==== Exercise materials
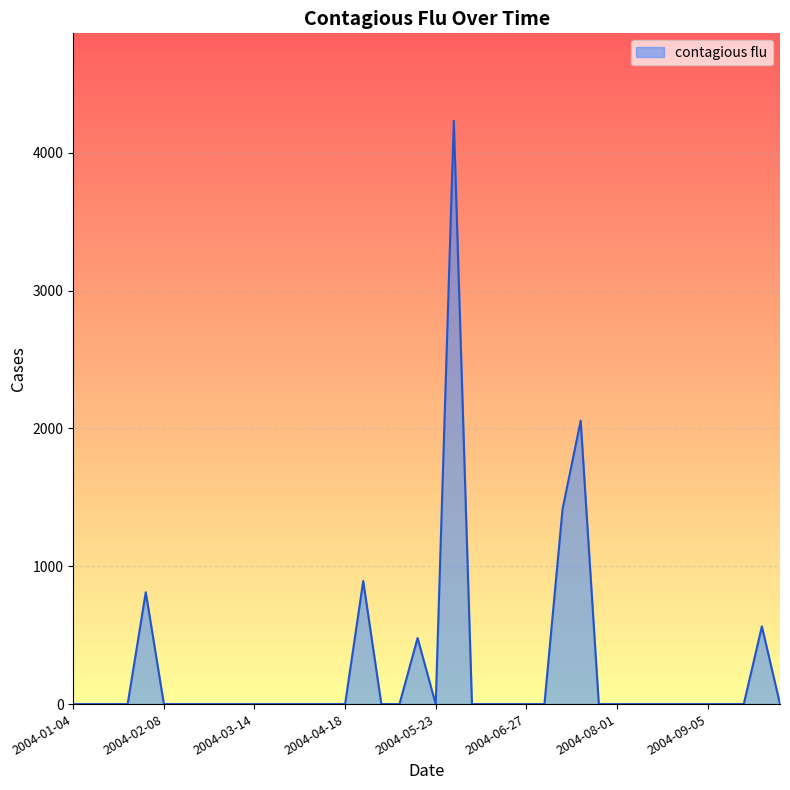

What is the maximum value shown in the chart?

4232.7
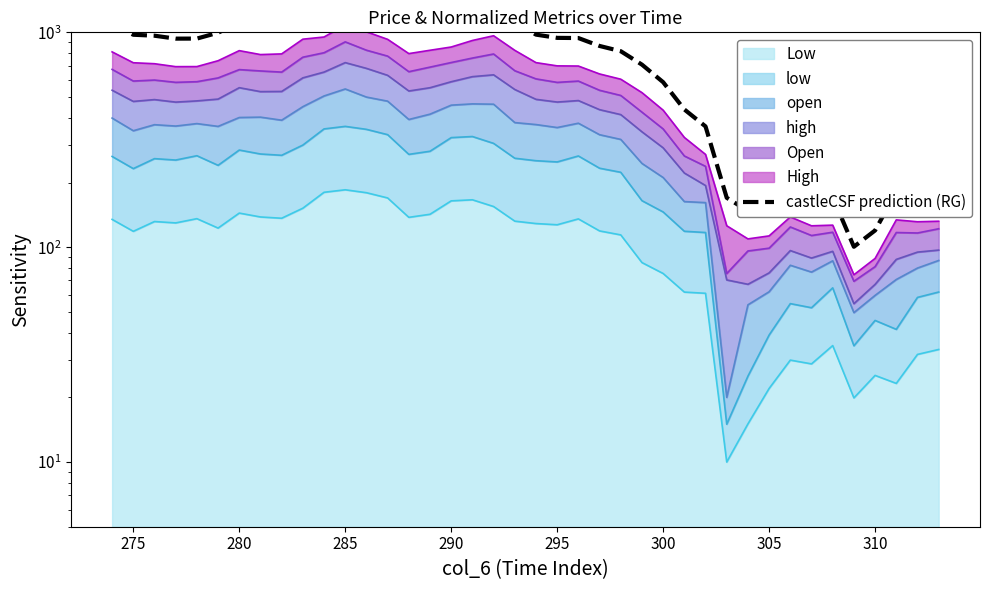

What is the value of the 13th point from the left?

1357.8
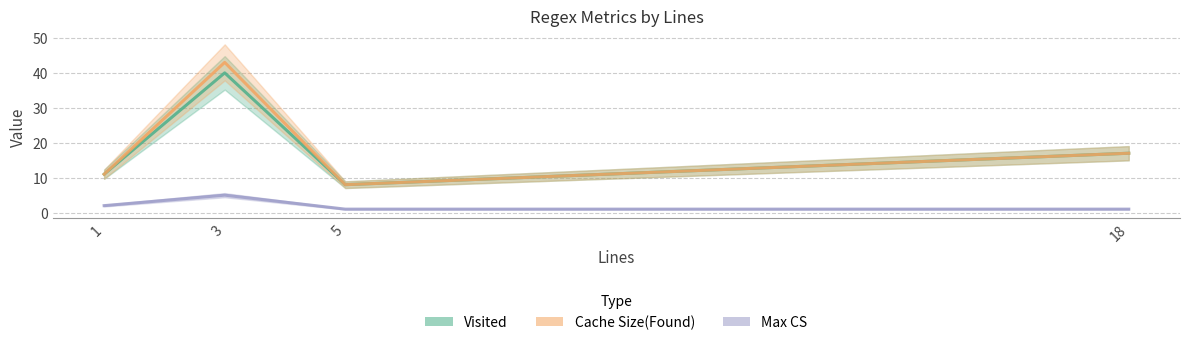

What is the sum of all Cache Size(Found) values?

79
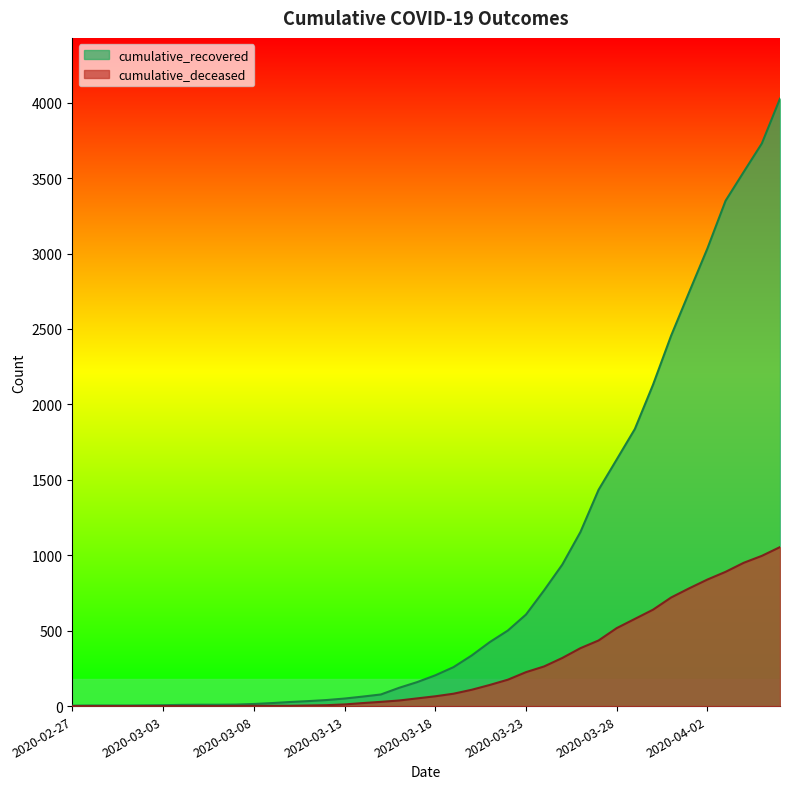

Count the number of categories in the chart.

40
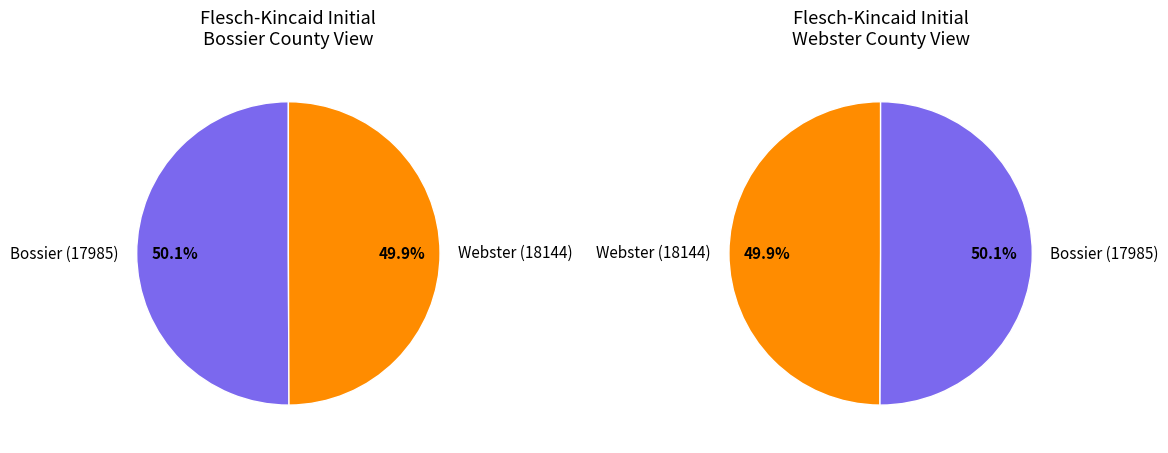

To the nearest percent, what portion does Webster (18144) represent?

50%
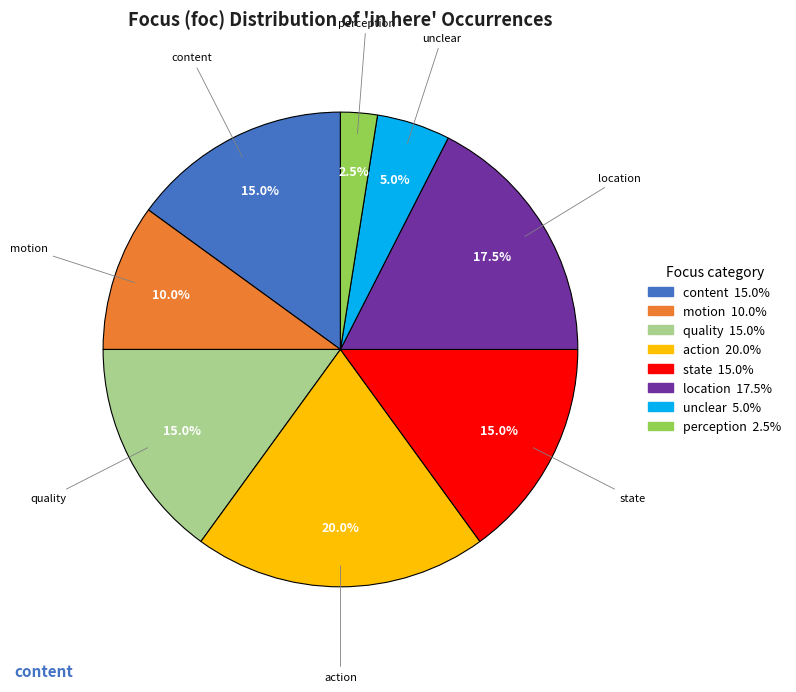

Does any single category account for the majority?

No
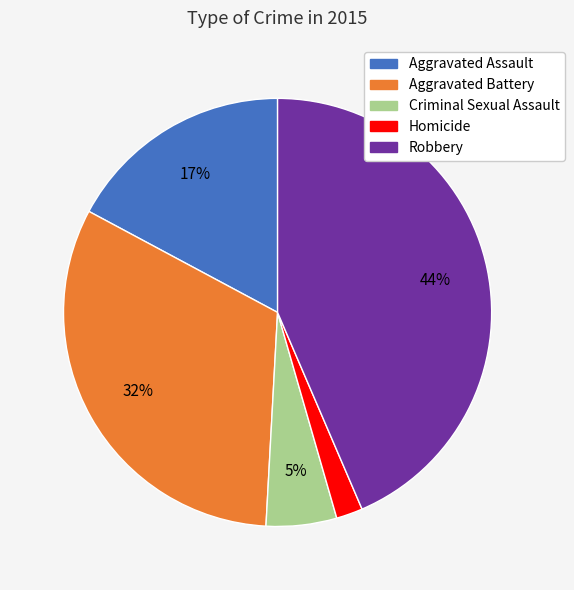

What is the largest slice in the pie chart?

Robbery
========
**Goal of the exercise:**
Put every line from the start of the rows through the line containing "To the nearest" into a Markdown table with the columns Line and Text, numbering each line in the Line column. Leave out the pictures and the blank lines.

**Answer box:**
| Line | Text |
|---|---|
| 1 | What is the maximum value shown in the chart? |
| 2 | 4232.7 |
| 3 | What is the value of the 13th point from the left? |
| 4 | 1357.8 |
| 5 | What is the sum of all Cache Size(Found) values? |
| 6 | 79 |
| 7 | Count the number of categories in the chart. |
| 8 | 40 |
| 9 | To the nearest percent, what portion does Webster (18144) represent? |